Limited use of annoying concepts is really the key to what could have improved several dungeons. Case in point: dungeon 6. The reverse controls is cute, but does become more of an annoyance than anything else well before the level is finished. My suggestion, to keep with the "poison lake" theme, would be to have an "antidote" item (perhaps as a dungeon treasure in level 6) that would negate the reverse-controls. Perhaps even make it a location in the dungeon that has effects that you are told don't last long (and so when you hit the reverse area in dungeon 9, there is an explanation- the antidote's effects wore off).
Similarly, the pathfinding in level 7 was very tough. This is the only time during the contest maps that I needed to draw a map outside of my standard mapping sheets (I have a nice 1-page document with spaces for the overworld, all 9 dungeons, and note space; this sufficed for all 16 of the other contest maps, and except for dungeon 7 here, was fine for this one). Having a few paths "mis-connected" like this is fine, but you went overboard here.

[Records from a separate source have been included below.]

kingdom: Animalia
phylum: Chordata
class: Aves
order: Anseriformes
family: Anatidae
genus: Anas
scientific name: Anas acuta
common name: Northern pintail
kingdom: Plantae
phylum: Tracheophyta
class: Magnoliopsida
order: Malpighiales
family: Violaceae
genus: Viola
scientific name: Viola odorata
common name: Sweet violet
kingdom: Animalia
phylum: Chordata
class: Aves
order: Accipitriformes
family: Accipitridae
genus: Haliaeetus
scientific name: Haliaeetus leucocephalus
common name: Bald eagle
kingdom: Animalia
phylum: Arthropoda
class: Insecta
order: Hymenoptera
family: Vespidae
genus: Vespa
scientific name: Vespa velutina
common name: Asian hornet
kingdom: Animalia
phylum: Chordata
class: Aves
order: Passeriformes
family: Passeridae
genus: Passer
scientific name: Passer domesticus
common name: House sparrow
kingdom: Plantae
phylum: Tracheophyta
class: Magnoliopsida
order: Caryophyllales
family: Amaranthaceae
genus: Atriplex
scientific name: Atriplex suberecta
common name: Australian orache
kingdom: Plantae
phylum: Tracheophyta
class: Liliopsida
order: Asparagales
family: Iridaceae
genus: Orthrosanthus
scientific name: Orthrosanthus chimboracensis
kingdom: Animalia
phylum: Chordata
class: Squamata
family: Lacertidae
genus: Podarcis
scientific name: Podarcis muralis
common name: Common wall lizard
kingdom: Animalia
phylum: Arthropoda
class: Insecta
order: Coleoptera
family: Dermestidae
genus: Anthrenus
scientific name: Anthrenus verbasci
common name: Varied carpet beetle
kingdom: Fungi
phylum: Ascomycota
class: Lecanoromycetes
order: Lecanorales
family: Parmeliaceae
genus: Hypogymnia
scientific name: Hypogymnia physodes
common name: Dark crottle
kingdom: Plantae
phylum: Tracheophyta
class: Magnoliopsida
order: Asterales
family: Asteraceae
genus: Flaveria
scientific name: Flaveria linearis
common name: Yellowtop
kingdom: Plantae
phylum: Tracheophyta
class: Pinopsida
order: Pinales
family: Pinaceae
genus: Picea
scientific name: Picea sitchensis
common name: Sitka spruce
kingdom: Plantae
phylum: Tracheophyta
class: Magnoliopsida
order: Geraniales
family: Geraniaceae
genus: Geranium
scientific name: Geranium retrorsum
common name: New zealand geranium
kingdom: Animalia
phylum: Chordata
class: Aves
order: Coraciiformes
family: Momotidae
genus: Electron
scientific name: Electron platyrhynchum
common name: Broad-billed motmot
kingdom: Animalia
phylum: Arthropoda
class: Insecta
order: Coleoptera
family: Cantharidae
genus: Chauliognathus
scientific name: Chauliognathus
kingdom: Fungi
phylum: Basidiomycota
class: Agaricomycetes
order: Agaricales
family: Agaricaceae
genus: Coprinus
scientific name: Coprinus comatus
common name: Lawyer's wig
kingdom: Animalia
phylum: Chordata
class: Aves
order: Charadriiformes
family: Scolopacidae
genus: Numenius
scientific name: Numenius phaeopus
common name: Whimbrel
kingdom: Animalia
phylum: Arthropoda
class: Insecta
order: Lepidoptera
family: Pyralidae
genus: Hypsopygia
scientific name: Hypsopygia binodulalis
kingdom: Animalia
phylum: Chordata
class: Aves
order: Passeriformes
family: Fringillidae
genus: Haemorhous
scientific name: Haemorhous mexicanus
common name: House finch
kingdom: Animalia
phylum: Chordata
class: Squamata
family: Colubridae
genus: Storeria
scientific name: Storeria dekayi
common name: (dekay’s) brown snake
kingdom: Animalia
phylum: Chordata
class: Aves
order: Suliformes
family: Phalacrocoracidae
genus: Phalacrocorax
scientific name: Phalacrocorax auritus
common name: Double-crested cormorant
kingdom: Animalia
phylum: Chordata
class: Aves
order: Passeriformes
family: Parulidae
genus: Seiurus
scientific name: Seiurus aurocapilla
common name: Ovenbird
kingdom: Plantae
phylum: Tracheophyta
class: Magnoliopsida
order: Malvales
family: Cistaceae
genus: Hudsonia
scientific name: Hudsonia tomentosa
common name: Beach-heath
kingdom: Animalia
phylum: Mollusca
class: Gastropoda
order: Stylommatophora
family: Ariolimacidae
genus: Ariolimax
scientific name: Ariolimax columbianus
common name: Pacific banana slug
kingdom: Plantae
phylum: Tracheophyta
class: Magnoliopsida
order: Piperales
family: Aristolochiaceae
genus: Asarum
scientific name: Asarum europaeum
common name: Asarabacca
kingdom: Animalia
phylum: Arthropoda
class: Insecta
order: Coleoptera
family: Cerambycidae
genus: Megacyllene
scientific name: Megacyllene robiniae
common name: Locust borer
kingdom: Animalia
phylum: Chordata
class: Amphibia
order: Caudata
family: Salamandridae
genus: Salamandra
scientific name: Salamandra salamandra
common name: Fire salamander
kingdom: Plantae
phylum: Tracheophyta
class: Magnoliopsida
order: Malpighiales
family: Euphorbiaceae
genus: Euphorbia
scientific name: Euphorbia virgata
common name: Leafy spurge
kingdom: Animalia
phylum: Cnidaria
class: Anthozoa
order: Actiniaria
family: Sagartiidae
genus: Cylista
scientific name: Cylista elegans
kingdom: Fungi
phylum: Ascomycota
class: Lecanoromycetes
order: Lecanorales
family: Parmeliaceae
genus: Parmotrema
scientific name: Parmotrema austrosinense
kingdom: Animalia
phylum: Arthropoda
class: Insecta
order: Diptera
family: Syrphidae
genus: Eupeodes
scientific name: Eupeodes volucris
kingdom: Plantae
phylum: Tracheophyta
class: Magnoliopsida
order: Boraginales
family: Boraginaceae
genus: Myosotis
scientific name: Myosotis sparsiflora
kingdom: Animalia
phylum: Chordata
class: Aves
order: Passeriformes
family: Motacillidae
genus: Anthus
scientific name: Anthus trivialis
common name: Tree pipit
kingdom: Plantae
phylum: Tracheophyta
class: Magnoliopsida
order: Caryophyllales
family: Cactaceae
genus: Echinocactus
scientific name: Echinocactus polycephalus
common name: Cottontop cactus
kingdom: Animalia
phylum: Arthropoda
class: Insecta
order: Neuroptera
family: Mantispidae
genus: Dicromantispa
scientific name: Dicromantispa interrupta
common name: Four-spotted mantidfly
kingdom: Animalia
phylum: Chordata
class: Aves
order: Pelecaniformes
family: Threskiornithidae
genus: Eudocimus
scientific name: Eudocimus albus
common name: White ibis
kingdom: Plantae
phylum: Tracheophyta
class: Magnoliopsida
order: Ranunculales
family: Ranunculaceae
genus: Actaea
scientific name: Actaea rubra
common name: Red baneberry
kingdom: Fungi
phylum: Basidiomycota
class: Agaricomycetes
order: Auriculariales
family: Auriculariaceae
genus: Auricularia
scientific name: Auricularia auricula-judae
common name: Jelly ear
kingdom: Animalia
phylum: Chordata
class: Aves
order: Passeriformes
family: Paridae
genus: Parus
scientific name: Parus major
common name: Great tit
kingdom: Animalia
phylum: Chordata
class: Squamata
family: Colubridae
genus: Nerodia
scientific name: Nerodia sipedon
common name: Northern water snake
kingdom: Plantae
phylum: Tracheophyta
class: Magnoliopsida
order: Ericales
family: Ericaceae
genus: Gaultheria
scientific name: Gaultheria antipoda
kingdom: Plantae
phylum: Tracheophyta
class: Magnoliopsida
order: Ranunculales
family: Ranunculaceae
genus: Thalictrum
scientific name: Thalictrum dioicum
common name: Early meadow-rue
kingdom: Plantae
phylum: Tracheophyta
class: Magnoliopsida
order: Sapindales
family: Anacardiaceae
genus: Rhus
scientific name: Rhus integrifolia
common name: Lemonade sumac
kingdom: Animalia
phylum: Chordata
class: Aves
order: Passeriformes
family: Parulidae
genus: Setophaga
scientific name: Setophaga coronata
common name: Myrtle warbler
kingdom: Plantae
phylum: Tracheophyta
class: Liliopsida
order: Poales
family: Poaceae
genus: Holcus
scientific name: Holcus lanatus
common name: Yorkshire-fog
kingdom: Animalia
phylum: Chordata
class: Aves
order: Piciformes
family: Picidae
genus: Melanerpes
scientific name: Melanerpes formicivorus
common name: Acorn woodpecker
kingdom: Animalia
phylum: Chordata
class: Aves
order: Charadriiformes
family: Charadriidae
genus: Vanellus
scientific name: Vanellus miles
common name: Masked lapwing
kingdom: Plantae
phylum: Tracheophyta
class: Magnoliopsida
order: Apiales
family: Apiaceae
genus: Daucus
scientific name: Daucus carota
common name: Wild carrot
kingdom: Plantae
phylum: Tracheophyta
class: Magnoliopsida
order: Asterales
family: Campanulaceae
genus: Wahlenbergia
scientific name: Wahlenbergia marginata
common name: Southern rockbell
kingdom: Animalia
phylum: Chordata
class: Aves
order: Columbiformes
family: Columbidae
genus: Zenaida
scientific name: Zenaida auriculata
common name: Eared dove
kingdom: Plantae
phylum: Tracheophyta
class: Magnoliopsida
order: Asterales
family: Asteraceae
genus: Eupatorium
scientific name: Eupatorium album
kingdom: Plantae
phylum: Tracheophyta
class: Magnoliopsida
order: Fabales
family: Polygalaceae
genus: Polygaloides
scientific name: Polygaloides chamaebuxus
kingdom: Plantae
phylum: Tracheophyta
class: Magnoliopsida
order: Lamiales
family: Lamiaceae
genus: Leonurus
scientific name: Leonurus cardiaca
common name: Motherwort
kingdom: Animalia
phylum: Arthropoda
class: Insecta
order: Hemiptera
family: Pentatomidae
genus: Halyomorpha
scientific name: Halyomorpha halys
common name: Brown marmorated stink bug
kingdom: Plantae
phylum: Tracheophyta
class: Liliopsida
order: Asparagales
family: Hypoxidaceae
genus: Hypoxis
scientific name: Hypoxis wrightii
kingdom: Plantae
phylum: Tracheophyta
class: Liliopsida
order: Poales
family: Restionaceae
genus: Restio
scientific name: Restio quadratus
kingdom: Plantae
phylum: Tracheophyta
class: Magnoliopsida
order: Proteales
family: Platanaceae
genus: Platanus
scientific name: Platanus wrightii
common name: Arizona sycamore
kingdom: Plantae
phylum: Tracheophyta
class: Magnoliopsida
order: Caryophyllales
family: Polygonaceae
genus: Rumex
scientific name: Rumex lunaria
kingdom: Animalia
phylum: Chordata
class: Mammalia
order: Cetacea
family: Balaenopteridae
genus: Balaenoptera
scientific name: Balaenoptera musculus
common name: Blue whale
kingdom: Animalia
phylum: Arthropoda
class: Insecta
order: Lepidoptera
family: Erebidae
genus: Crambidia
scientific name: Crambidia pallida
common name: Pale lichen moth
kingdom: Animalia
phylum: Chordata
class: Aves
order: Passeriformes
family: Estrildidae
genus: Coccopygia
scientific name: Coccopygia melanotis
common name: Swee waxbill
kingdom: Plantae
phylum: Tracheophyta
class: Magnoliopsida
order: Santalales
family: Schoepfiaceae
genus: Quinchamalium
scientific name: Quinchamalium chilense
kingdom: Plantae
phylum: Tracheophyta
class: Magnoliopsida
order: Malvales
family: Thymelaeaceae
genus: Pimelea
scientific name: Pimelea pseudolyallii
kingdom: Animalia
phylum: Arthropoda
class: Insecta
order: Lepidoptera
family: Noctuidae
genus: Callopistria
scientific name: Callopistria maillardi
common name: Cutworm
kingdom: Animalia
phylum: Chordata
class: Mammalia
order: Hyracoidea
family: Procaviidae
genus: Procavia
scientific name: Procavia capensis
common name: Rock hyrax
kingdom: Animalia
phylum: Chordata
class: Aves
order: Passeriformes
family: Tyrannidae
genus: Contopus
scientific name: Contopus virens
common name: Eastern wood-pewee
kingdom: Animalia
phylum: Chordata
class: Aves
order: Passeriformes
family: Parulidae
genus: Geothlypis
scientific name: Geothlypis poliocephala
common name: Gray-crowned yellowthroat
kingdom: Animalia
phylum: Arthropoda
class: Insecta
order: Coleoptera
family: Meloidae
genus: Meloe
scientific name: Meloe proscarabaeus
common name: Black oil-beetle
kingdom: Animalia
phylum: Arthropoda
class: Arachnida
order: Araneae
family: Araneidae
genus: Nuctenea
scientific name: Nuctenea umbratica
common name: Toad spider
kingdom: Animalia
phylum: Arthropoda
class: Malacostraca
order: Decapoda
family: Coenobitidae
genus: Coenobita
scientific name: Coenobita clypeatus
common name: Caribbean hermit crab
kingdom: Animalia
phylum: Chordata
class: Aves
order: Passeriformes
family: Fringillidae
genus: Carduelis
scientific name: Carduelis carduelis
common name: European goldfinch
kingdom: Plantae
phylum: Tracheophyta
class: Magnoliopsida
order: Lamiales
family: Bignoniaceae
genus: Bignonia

Dungeon 8 had unintended problems (which recurred in dungeon 9). Due to the unpredictability of certain bosses (lanmolas, patras are the main culprits), I had several melting rooms where the boss hung out along the edge, and so I had no chance to defeat it. Forced deaths, especially after going through 5 to 8 time-sensitive rooms in a row really ruins things. I would say that since there are plenty of extra rooms on this map, checkpoints would have been nice- Put a key-door in several rooms to a blank one, and provide the key in the previous room. Use that door as a 2-way path to the entrance area. Only 1 or 2 such changes on each half would have made this a lot less frustrating.
Aside from the annoyances, however, the map was generally very easy, which is why it really doesn't fit as a 5th quest (as you, yourself, implied earlier in this thread) Also, all the twists and gimmicks really caused it to lose the feel of the earlier quests. Now, I like puzzles, and so I really enjoyed most of the quest. Unfortunately, I have to rate it based on the purpose of the contest.
Highs and lows combined, I give this map a 3.28 out of 5. If this were NOT a contest map, it would have earned almost a full point more- the problems mentioned above being the only things I can mark it down for- and as I said, much of that was overuse of the gimmicks, not flaws in the map.